Health and Well-BeingPonder This

How to Change Your Life

Doing something spontaneous can change one’s life forever. And it was a spontaneous thought I acted on that saw me leave Australia behind to travel across the United States over thirty years ago.

On the day I left New Orleans, my heart light from enjoying the festivities of the Jazz Festival, I decided to take a photo of the Mississippi River before meeting friends for lunch. On the way up a flight of steps to the river bank, a young man stopped me and asked for twenty-seven cents. His breath reeked of beer, evoking an automatic response, “No, you’ll only spend it on beer.” It didn’t register that he’d asked for an odd amount. As crowds of Jazz Festival tourists brushed past us I tried to sidestep the young man and continue on my way.

He stepped in front of me, saying, “I just want to put the money in my back pocket…not spend it on beer.”

“I don’t believe you,” I said, and as I tried to move away, he again blocked my path.

“Please…let me tell you my story,” he said.

I heard the earnestness in his voice, but sunglasses prevented me from seeing it in his eyes. He was dark-haired, slight of build, and not much taller than me. As people continued to dodge around us, I momentarily wondered why he didn’t ask someone else for money.

He moved his hands towards me as if to hold me there by some invisible force, and again asked me to listen to his story. “I just got out of jail yesterday,” he said. “I was in for three months. My friends bought me beer to celebrate…but, I couldn’t even get drunk…

“My mother threw me out onto the streets when I was fourteen because I didn’t get on with her boyfriend, and that’s where I grew up. I went to jail because I got into a fight defending a friend, but I was hoping to die so I could end the misery in my life. Now I’m back on the streets again… Tomorrow I have this opportunity of going for a job interview as a carpenter…and I want to go… I want to change my life for the better, but I don’t really know how.”

As my mind tried to put jumbled images to his story, I remembered the agonising despair of losing my own mother at thirteen because the new man in her life didn’t want her children in his. I was fourteen when I read in the Bible that “pain begets wisdom” and decided then that I wanted to become wise. Looking back on our meeting, it was as if the young man’s pain brought some of that hard-won wisdom to the surface, enabling me to speak these words:

“Love yourself… I know you’ve grown up believing that your mother didn’t love you, but it is okay for you to now love yourself. If you can do that, you will learn how to change your life for the better.”

The young man removed his sunglasses. Through his tear-misted eyes I saw questions. “How do I learn to love myself?” he asked.

“Some people think it’s vain to love yourself, but I’m not talking about loving what you look like on the outside; I’m talking about the beauty that’s within.”

I told him how I had started my own journey to love myself by treating myself as my own best friend. After reading that we all need to learn to accept ourselves in the present moment with all our flaws and faults, I had written a long list of everything that was ‘wrong’ with me.

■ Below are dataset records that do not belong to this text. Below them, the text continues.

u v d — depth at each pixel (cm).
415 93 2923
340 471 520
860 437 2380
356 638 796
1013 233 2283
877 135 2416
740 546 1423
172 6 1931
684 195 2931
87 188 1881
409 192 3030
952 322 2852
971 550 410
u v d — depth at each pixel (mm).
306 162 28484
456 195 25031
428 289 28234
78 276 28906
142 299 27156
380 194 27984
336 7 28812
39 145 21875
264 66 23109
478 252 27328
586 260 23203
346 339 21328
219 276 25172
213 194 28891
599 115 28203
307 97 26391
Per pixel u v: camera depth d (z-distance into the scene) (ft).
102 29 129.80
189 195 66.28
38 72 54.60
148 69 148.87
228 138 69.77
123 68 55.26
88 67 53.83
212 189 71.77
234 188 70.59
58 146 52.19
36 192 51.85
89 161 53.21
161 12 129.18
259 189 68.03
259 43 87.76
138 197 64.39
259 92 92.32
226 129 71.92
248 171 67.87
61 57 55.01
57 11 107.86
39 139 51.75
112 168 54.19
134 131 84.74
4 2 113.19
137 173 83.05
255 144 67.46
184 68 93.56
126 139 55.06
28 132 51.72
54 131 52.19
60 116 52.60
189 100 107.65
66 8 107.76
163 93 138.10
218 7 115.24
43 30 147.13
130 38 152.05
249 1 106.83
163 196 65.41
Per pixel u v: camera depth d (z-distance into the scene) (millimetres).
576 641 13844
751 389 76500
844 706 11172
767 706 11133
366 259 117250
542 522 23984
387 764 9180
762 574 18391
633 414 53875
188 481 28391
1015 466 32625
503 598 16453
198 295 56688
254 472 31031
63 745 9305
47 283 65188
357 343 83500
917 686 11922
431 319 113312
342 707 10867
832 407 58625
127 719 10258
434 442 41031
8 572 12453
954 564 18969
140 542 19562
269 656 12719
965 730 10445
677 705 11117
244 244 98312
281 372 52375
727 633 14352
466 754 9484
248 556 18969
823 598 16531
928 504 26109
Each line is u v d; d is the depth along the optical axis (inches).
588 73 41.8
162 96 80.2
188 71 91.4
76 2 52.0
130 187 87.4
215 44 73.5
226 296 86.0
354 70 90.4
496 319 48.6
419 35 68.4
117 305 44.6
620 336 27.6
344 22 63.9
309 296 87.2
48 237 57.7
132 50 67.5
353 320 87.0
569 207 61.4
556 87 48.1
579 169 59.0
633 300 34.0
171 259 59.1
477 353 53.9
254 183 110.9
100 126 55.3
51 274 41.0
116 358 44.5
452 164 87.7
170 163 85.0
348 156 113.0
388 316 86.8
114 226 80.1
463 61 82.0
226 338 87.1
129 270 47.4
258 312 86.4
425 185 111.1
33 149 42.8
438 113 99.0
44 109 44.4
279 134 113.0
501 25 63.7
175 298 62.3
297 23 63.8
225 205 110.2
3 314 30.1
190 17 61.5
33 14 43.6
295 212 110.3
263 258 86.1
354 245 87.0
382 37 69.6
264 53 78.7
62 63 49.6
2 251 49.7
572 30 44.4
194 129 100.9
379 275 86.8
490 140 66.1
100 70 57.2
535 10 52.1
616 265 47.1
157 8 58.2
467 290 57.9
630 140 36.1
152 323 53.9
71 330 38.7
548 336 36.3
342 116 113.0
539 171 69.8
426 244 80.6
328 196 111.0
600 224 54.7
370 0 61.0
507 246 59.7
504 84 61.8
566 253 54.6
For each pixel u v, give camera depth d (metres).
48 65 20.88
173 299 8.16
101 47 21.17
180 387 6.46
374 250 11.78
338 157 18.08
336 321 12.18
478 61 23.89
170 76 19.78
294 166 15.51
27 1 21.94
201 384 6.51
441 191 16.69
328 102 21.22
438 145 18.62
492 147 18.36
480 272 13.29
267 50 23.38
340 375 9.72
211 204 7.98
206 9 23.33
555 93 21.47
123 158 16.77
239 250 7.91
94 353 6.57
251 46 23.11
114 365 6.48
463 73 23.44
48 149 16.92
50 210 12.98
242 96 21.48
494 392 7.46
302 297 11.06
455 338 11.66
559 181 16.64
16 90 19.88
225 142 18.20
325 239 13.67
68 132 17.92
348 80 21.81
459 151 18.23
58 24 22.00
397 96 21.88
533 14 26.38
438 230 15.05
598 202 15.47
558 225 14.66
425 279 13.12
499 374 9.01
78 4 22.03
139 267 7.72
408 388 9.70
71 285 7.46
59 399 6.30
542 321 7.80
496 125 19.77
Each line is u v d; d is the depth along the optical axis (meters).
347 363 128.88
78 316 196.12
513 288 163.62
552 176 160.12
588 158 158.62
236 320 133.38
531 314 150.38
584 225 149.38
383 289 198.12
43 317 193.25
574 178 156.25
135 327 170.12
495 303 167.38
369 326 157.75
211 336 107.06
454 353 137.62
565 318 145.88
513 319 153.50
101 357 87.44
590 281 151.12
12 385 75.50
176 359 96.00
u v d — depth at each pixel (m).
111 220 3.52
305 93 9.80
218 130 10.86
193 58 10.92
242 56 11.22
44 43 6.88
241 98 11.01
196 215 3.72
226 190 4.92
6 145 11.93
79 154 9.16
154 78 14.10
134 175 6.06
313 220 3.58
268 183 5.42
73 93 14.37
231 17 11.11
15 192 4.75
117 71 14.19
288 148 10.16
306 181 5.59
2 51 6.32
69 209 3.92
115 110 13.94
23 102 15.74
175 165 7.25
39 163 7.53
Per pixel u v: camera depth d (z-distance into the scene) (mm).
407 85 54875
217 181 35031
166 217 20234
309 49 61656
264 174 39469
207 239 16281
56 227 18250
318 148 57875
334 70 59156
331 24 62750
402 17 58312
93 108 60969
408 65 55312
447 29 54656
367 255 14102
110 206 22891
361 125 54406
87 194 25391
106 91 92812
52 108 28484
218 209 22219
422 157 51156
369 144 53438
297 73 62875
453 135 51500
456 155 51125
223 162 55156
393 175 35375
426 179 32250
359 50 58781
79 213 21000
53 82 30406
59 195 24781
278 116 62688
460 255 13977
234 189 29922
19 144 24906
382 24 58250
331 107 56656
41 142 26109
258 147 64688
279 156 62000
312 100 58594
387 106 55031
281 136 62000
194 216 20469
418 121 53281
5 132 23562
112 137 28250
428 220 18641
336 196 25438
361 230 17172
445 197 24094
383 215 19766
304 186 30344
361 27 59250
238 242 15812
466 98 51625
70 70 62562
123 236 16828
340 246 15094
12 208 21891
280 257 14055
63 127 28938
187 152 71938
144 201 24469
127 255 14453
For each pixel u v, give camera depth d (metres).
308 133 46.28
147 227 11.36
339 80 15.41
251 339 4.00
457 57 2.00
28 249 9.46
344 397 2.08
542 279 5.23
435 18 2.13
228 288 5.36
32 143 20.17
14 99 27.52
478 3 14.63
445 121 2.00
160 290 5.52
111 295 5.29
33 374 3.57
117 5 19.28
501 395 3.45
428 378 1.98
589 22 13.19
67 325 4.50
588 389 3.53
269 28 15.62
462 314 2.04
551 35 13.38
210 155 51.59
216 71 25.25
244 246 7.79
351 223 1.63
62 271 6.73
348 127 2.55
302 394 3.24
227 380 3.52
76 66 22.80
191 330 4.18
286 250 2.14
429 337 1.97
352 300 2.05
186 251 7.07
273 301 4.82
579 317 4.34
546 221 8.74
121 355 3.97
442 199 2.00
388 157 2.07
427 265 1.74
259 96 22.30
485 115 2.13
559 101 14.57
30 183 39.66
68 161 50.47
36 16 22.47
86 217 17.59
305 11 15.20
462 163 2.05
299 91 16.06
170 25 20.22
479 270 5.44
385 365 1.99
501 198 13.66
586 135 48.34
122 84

And then I learned that I also had within me the corresponding positive traits of all the flaws I thought I had.

For example, if I think weakness is a fault, there are hidden strengths within me I can develop, and so on. In this way I was able to stop focusing on what was ‘wrong’ with me and instead focus on developing their opposite positive trait. For me it was like going on a treasure hunt to find the good things inside me I never knew were there.

After I had shared this, the young man looked at me without saying a word for a few moments. And then suddenly there was so much to talk about. Finally he said, “Will you pray that I’ll wake up in time for my interview tomorrow morning?”

I told him I would, and offered him more money than he had asked for.

“I just want twenty-seven cents,” he said.

I hesitated for a moment, fumbled in my purse…and then placed twenty-seven cents into his hand. He thanked me and said, “I just want to put it in my back pocket…for luck. I’m twenty-seven years old.”

Spontaneously I hugged him before going on my way. Late that afternoon as I headed into Biloxi, the sight of a huge hazy orange sun sinking into the sea stirred the still raw emotions of our meeting. As I prayed for him, tears ran down my cheeks and the sun blurred through the windscreen. I thought about the difficulty of my own ongoing struggle to learn to love myself enough to make life affirming choices, and knew then why that young man had asked me for twenty-seven cents.

And now, after over thirty years of rebuilding myself from the inside out, I know in my heart that if we could all learn to love ourselves, the bitterness and anger and violence in relationships, and the wars we wage against other countries, against other races, and against people of different religions would end.

By loving ourselves we receive the gift of inner peace; a gift we can share with others.